[Records drawn from a collection]

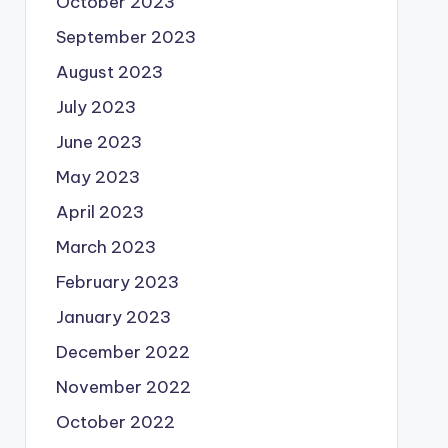
October 2023
September 2023
August 2023
July 2023
June 2023
May 2023
April 2023
March 2023
February 2023
January 2023
December 2022
November 2022
October 2022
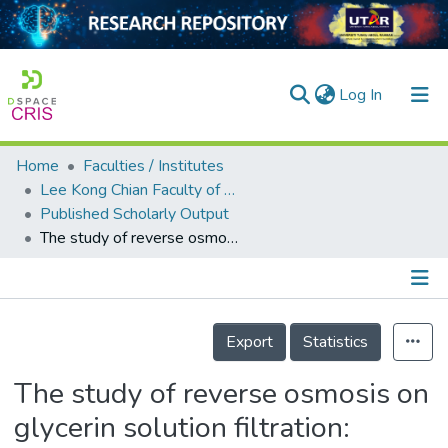
(current)
Log In
Home
Faculties / Institutes
Home
Lee Kong Chian Faculty of Engineering and Science
Published Scholarly Output
Our Collection
The study of reverse osmosis on glycerin solution filtration: Dead-end and crossflow filtrations, transport mechanism, rejection and permeability investigations
searchers
arly Output
Details
ancy/Projects
Export
Statistics
tatistics
The study of reverse osmosis on
glycerin solution filtration:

- Task details
Collect every line above that contains the word "reverse". Case counts, so only matching capitalization qualifies.

- Answer below
The study of reverse osmosis on glycerin solution filtration: Dead-end and crossflow filtrations, transport mechanism, rejection and permeability investigations
The study of reverse osmosis on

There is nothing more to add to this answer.